A guppy config with appropriate settings should also be produced for new models.

.. note::

   For optimal performance, it is recommended that the ``OMP_NUM_THREADS`` unix environment variable be set to ``1`` for the above Megalodon command and a larger value for the Taiyaki training command.


----------------------
Signal Mapping Options
----------------------

Several options are available to control the behavior of the ``signal_mappings`` output.

- ``--ref-length-range``

  - Only allow reads with a reference mapping length within this range into the output.
- ``--ref-percent-identity-threshold``

  - Only include reads with higher mapping percent identity in signal_mappings output.
- ``--ref-percent-coverage-threshold``

  - Only include reads with higher read alignment coverage in signal_mappings output.
- ``--ref-include-variants``

  - This option replaces the reference sequence with more likely proposed alternative sequences as called in the ``per_read_variants`` output.
  - Cannot specify both this option and ``--ref-include-mods``.


---------------------
Megalodon Calibration
---------------------

When a new model is trained, the produced scores must be calibrated to achieve optimal aggregated results (over reads).
Once produced, calibration files can be passed to Megalodon via the ``--variant-calibration-filename`` and ``--mod-calibration-filename`` arguments.

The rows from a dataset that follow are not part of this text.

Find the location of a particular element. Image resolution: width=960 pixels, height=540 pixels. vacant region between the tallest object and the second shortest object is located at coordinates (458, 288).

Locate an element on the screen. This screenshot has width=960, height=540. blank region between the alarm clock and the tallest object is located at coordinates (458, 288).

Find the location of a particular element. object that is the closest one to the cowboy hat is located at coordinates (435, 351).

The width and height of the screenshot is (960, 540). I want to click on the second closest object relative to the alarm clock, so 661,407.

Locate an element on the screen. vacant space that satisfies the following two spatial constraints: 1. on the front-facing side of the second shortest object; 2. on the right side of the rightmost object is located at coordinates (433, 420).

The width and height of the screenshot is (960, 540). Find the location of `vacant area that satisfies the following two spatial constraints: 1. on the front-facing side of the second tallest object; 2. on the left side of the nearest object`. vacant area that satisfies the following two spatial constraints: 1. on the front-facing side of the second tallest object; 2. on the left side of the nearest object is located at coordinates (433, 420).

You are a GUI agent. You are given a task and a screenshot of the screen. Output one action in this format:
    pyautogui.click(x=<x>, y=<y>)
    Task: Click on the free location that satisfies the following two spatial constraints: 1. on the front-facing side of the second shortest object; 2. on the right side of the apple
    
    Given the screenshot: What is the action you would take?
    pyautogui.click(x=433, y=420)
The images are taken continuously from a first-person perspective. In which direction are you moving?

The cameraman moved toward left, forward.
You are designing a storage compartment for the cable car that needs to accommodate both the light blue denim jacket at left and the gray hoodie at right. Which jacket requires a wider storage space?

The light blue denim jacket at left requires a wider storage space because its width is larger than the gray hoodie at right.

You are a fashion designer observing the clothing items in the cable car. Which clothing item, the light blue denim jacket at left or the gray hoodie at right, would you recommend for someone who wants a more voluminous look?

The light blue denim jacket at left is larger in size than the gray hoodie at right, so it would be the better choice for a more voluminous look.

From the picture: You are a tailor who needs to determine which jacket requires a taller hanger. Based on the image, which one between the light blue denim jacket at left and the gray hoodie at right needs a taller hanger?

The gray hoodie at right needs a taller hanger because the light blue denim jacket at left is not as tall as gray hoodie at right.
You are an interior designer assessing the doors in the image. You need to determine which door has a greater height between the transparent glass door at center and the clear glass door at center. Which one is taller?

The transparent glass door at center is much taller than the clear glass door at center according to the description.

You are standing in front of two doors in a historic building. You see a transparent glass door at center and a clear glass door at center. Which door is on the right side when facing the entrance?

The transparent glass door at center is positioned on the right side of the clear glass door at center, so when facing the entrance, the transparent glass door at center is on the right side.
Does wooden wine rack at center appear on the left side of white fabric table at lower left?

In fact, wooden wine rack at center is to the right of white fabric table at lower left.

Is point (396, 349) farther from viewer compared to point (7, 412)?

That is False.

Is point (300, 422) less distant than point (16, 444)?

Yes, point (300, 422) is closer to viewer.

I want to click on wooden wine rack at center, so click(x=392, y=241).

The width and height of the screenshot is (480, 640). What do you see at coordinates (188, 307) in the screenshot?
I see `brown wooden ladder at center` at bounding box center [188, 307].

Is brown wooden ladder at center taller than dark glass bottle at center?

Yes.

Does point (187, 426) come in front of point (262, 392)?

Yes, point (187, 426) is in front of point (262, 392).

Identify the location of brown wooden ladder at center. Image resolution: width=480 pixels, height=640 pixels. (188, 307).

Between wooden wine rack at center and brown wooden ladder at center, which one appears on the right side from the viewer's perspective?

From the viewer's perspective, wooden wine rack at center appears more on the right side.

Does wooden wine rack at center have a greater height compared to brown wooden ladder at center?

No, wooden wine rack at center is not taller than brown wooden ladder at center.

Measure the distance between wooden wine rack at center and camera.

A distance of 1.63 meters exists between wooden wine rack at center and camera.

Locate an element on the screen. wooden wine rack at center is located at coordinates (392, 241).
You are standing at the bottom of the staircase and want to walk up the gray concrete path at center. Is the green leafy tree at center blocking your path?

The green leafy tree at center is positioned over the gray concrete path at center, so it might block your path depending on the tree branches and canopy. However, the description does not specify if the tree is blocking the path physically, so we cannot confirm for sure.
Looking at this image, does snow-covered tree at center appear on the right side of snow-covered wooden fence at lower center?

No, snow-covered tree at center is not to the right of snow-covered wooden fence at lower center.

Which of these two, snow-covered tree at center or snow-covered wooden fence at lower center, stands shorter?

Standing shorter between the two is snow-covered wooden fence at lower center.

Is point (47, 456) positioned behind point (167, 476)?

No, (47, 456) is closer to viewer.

Sequence variant calibration requires a ground truth against which to compute scores.
For sequence variants, a high quality reference for a set of reads will suffice for this requirement.
Random sequence variants are proposed and scored in order to create distributions over which to calibrate the produced scores.
In order to create a sequence variant calibration file, run ``megalodon/scripts/generate_ground_truth_variant_llr_scores.py`` followed by ``megalodon/scripts/calibrate_variant_llr_scores.py``.
The optional ``--out-pdf`` provides visualization of the likelihood ratio score correction.